» Task to carry out
If a line of the data below holds the word "SQUARE", list it.

» Recorded data
.....
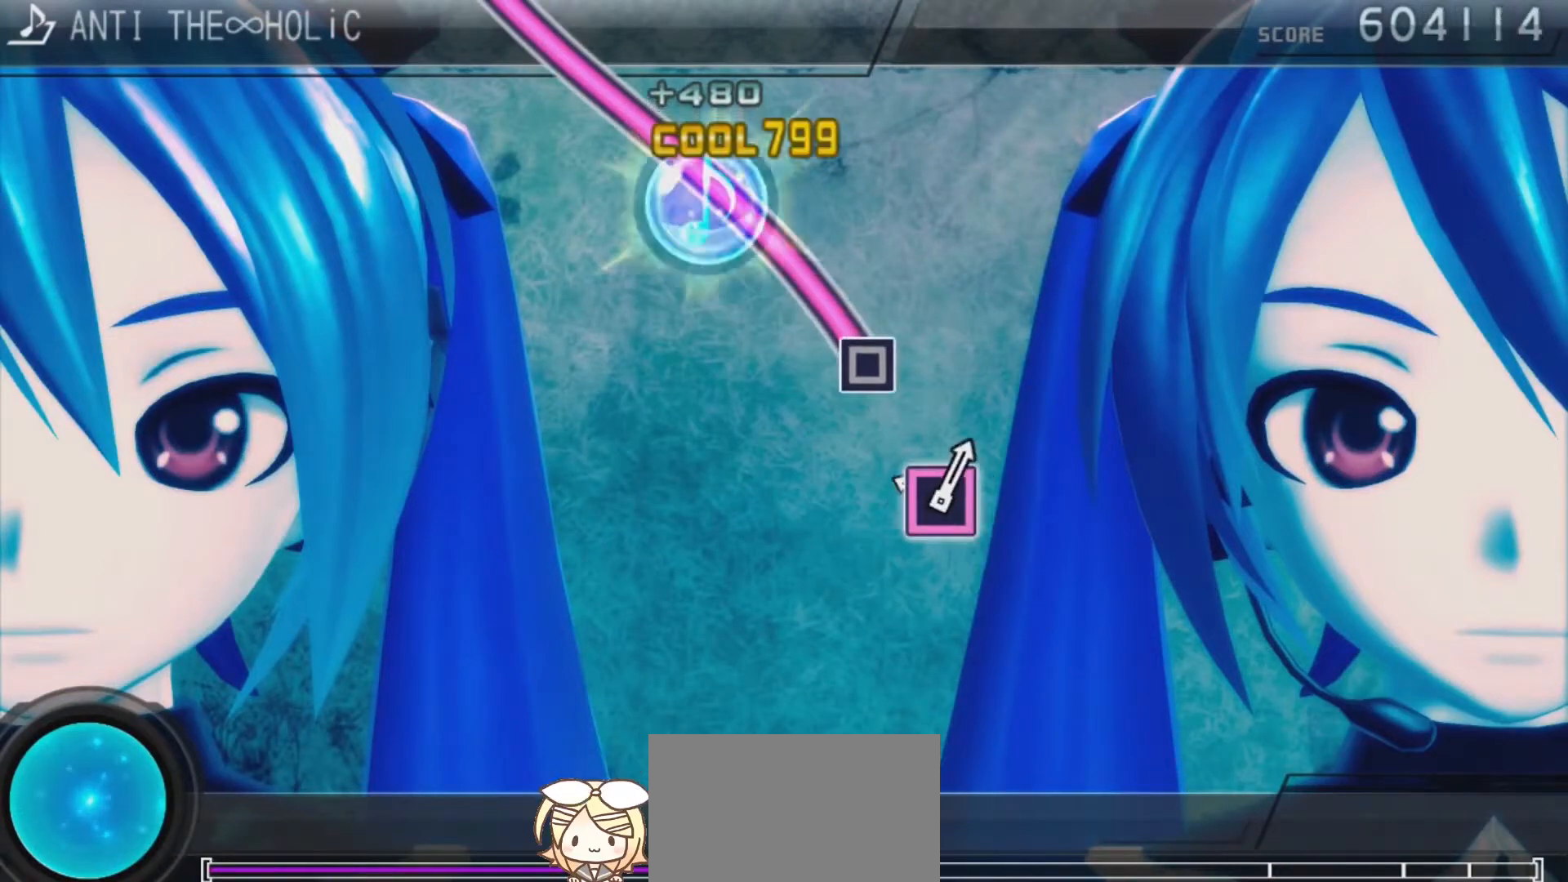
{"buttons": ["SQUARE"], "left_stick": "center", "right_stick": "center", "events": [[233, "SQUARE", "down"]]}
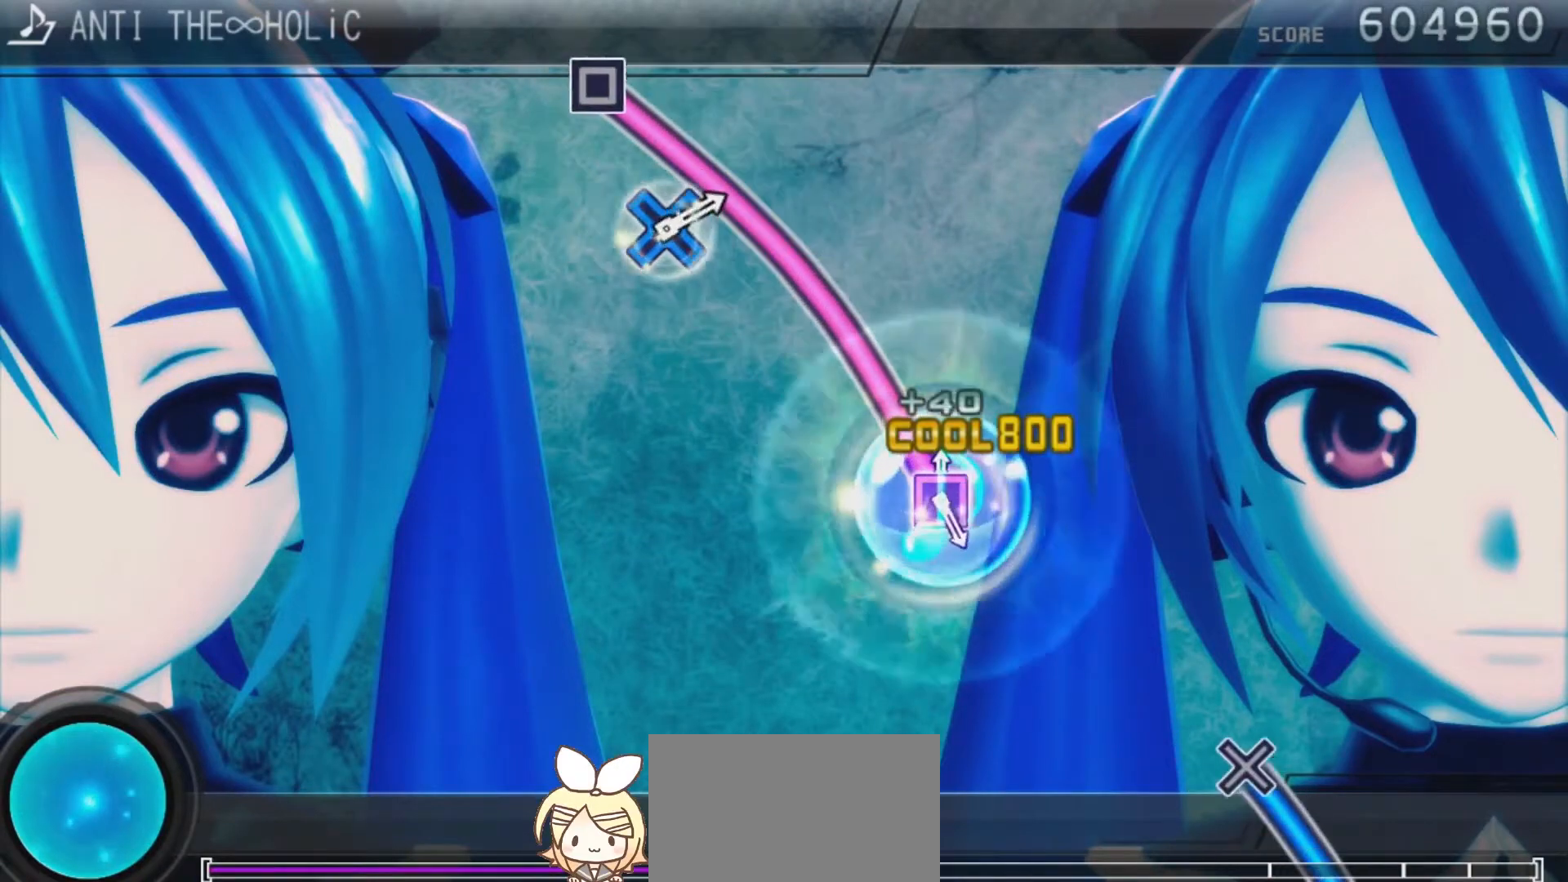
{"buttons": ["SQUARE", "DPAD_LEFT"], "left_stick": "center", "right_stick": "center", "events": [[100, "DPAD_UP", "down"], [233, "DPAD_UP", "up"], [467, "DPAD_LEFT", "down"]]}
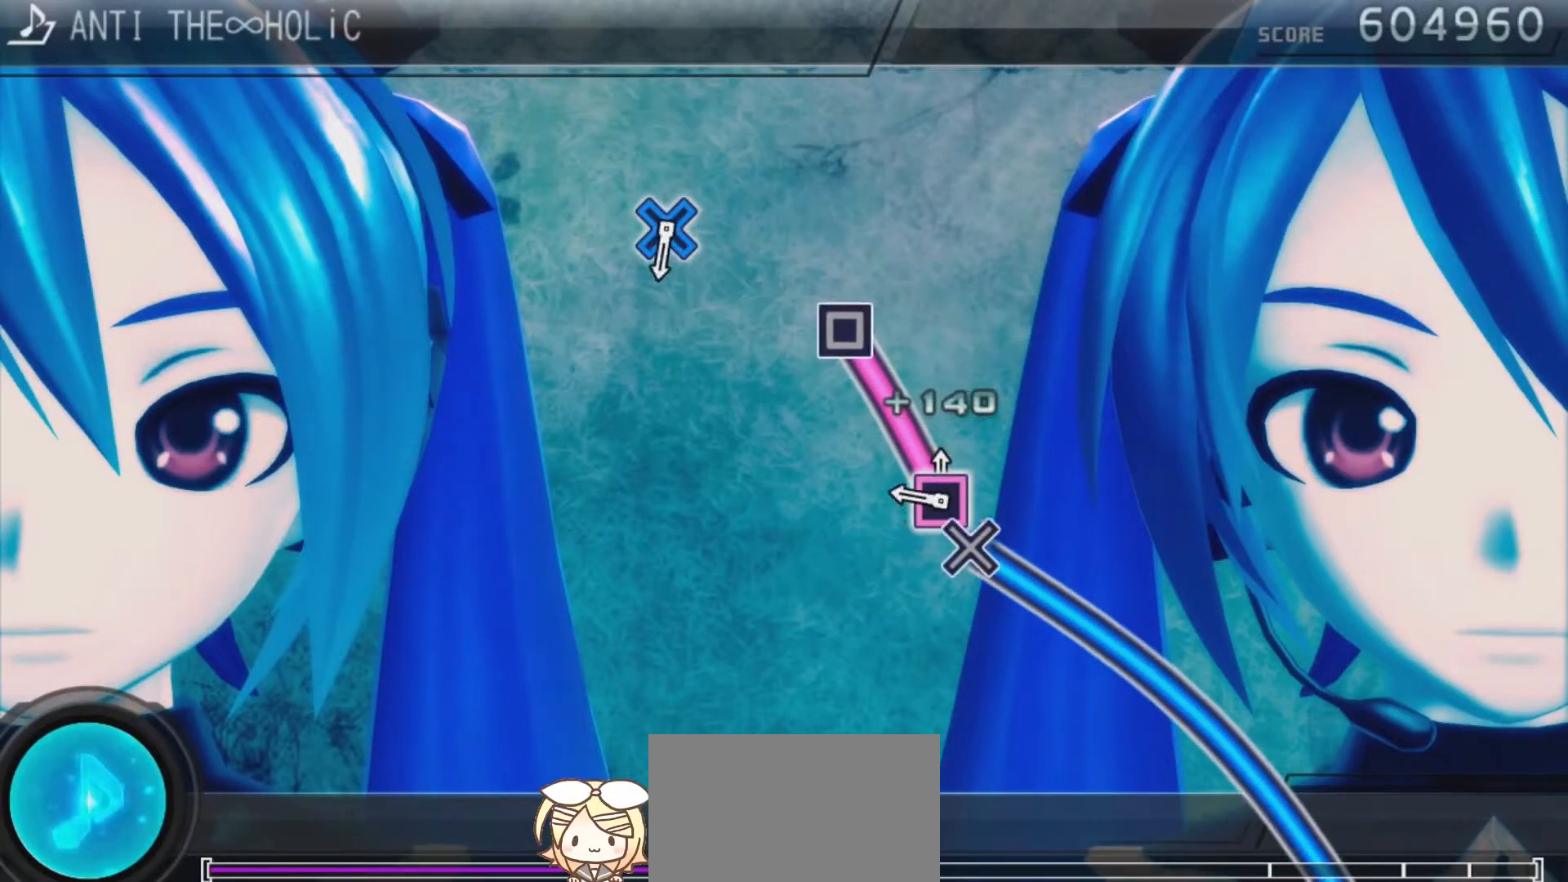
{"buttons": [], "left_stick": "center", "right_stick": "center", "events": [[100, "DPAD_LEFT", "up"], [333, "SQUARE", "up"]]}
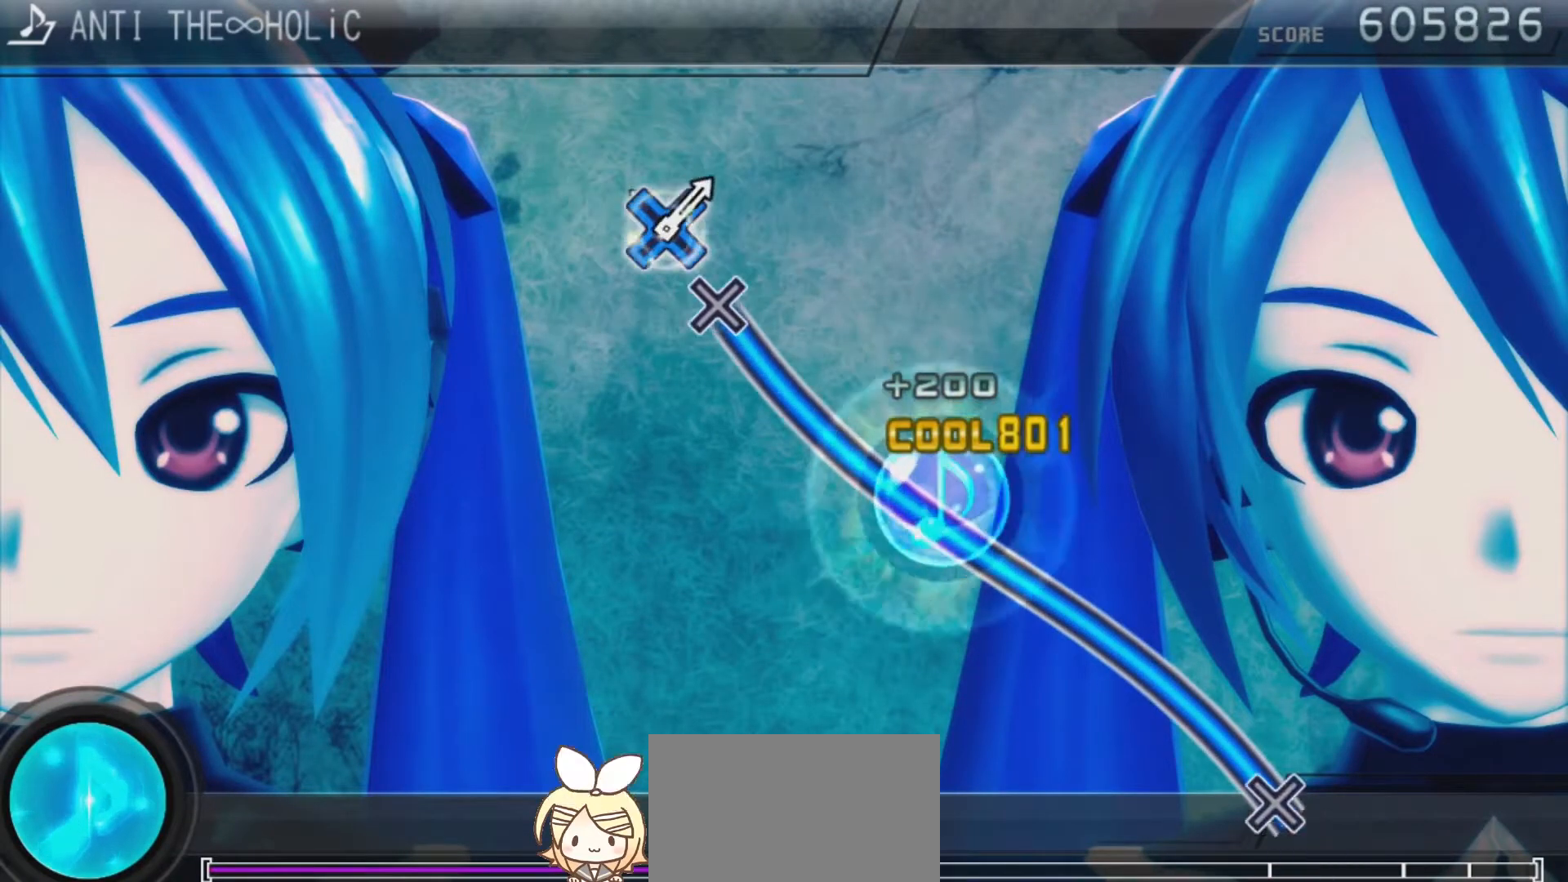
{"buttons": ["CROSS"], "left_stick": "center", "right_stick": "center", "events": [[167, "CROSS", "down"]]}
.....
» Exercise solution
{"buttons": ["SQUARE"], "left_stick": "center", "right_stick": "center", "events": [[233, "SQUARE", "down"]]}
{"buttons": ["SQUARE", "DPAD_LEFT"], "left_stick": "center", "right_stick": "center", "events": [[100, "DPAD_UP", "down"], [233, "DPAD_UP", "up"], [467, "DPAD_LEFT", "down"]]}
{"buttons": [], "left_stick": "center", "right_stick": "center", "events": [[100, "DPAD_LEFT", "up"], [333, "SQUARE", "up"]]}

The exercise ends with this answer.